Abstract
241357
Introduction: Infective endocarditis (IE) poses diagnostic challenges due to its diverse clinical presentations. Traditionally, diagnosis relies on echocardiography, microbial analysis, and clinical assessments as per the Modified Duke Criteria (MDC), but their accuracy is notably inconsistent, especially in cases involving prosthetic valves (PV) and cardiac-implantable electronic devices (CIEDs). This variability has prompted the inclusion of additional imaging techniques in diagnostic protocols. Among these, 18F-fluorodeoxyglucose PET/CT (18F-FDG PET/CT) has emerged as a key modality, evolving in its role and application. We aim to thoroughly evaluate the utility of 18F-FDG PET/CT in accurately identifying IE across various contexts, including native valves (NV), PV, and CIEDs, to understand better its optimal application in the complex landscape of IE diagnosis.
Methods: Utilizing databases such as Google Scholar and PubMed, we conducted a focused search with keywords 'PET/CT,' '18F-FDG,' 'infective endocarditis,' and 'IE.' This enabled us to compile a comprehensive collection of literature on the role of PET/CT in IE, from which we extracted and synthesized key findings.

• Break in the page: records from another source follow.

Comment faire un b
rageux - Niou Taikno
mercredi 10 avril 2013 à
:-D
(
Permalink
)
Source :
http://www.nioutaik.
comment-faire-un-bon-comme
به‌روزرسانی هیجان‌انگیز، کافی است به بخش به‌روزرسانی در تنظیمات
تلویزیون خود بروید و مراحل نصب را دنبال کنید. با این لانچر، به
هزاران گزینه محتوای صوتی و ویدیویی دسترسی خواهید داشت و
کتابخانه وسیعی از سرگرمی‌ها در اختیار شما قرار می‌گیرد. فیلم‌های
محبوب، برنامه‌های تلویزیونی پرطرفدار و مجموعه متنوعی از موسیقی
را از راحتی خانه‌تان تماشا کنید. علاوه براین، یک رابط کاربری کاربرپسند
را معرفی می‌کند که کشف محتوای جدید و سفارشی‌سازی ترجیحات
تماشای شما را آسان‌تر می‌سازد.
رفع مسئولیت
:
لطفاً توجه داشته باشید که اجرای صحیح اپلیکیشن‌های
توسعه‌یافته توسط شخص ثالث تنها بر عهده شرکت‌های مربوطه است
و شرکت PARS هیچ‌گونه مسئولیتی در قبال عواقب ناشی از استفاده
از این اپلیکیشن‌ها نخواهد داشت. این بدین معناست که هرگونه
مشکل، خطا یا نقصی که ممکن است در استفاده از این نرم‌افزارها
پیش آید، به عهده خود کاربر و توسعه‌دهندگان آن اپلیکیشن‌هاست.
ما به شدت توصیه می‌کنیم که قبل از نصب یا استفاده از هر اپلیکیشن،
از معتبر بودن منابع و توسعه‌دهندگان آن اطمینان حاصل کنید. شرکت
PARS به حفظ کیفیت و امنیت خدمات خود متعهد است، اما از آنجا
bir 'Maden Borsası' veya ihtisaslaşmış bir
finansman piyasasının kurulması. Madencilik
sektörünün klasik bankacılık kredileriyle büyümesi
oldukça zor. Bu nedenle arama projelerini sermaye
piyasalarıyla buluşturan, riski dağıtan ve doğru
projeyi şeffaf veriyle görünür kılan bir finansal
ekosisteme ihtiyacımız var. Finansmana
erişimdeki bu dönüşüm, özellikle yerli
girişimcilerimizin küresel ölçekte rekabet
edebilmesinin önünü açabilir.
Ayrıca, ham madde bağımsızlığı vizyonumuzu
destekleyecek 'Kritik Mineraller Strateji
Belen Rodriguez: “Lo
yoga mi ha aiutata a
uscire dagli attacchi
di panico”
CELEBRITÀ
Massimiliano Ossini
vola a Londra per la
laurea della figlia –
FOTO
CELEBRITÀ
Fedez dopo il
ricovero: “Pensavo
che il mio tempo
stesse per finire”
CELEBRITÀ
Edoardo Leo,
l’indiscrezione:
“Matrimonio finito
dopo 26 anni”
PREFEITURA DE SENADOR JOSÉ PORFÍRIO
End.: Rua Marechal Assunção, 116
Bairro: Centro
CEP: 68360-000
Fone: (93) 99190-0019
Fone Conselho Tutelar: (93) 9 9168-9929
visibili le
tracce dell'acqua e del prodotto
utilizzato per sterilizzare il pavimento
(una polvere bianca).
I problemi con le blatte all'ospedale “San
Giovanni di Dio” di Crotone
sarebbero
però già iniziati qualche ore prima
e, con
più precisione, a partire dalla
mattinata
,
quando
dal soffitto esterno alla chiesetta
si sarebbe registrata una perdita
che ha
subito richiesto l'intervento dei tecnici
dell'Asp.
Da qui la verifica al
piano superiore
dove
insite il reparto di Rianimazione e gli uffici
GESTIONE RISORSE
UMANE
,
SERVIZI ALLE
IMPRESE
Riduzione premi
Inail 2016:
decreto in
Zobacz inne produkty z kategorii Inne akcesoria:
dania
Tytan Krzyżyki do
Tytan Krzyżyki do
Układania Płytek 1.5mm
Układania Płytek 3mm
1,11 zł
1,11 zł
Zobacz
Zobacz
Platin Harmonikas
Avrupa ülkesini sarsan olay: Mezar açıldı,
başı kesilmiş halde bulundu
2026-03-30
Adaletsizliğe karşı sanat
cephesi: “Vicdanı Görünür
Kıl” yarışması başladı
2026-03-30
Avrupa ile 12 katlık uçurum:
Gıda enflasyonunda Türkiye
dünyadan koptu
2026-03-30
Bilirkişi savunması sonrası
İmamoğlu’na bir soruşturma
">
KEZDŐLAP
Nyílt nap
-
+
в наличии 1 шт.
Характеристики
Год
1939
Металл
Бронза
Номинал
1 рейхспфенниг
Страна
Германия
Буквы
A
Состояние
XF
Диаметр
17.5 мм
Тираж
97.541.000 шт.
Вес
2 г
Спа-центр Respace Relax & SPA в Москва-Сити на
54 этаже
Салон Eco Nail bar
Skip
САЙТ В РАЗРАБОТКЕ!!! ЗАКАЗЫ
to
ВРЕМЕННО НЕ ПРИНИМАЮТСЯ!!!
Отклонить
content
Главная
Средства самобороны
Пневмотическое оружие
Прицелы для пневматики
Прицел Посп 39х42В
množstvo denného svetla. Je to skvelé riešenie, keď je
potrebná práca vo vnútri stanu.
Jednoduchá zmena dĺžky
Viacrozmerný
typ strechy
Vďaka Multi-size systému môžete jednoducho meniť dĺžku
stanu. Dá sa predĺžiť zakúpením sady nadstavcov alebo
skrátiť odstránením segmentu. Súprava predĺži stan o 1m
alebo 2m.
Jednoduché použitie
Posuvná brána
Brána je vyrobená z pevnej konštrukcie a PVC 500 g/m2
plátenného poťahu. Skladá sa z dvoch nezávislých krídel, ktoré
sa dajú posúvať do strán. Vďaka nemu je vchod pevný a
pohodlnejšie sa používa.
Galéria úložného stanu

Results: 18F-FDG PET/CT has become a pivotal tool in the diagnosis of prosthetic valve endocarditis (PVE), particularly valuable in cases where echocardiographic results are inconclusive. This imaging modality enhances diagnostic accuracy by reducing the number of cases categorized as 'possible IE' under Modified Duke Criteria (MDC) and correctly reclassifying them as definitive IE. It's especially useful in instances of persistent IE suspicion despite repeatedly negative blood cultures. The combination of PET with CT angiography (CTA) is superior to PET with non-contrast CT in detecting IE, especially in patients with prosthetic valves and cardiac-implantable electronic devices (CIEDs). In PVE, PET/CTA excels in identifying valvular abnormalities like thrombus or vegetation, local complications including pseudoaneurysms and perivalvular abscesses, and systemic issues such as septic emboli. This modality is also more effective than echocardiography in detecting endocarditis related to transcatheter aortic valve implantation (TAVI), where metal artifacts can limit echocardiographic assessment. While PET/CT is less sensitive than echocardiography for native valve endocarditis (NVE), its diagnostic sensitivity improves significantly when integrated with MDC. It also assists in uncovering asymptomatic peripheral complications in NVE cases. However, the accuracy of 18F-FDG PET/CT can be affected by prior antibiotic treatment, leading to false negative results, and by recent surgery, potentially causing false positives. In the early postoperative period (1-3 months after prosthetic valve surgery), leukocyte scintigraphy may yield more reliable results, offering an alternative imaging strategy in these complex clinical scenarios.
Conclusions: 18F-FDG PET/CT enhances the diagnostic precision of Modified Duke Criteria (MDC) for Infective Endocarditis (IE), especially in prosthetic valve endocarditis (PVE) and cardiac-implantable electronic device-related IE (CIED-IE). PET/CTA often outperforms PET with non-contrast CT in these scenarios. While 18F-FDG PET/CT doesn't significantly supplement echocardiography in native valve endocarditis (NVE), its high sensitivity and ability to detect both symptomatic and asymptomatic dissemination sites make it a valuable tool in a broad spectrum of clinical applications for IE.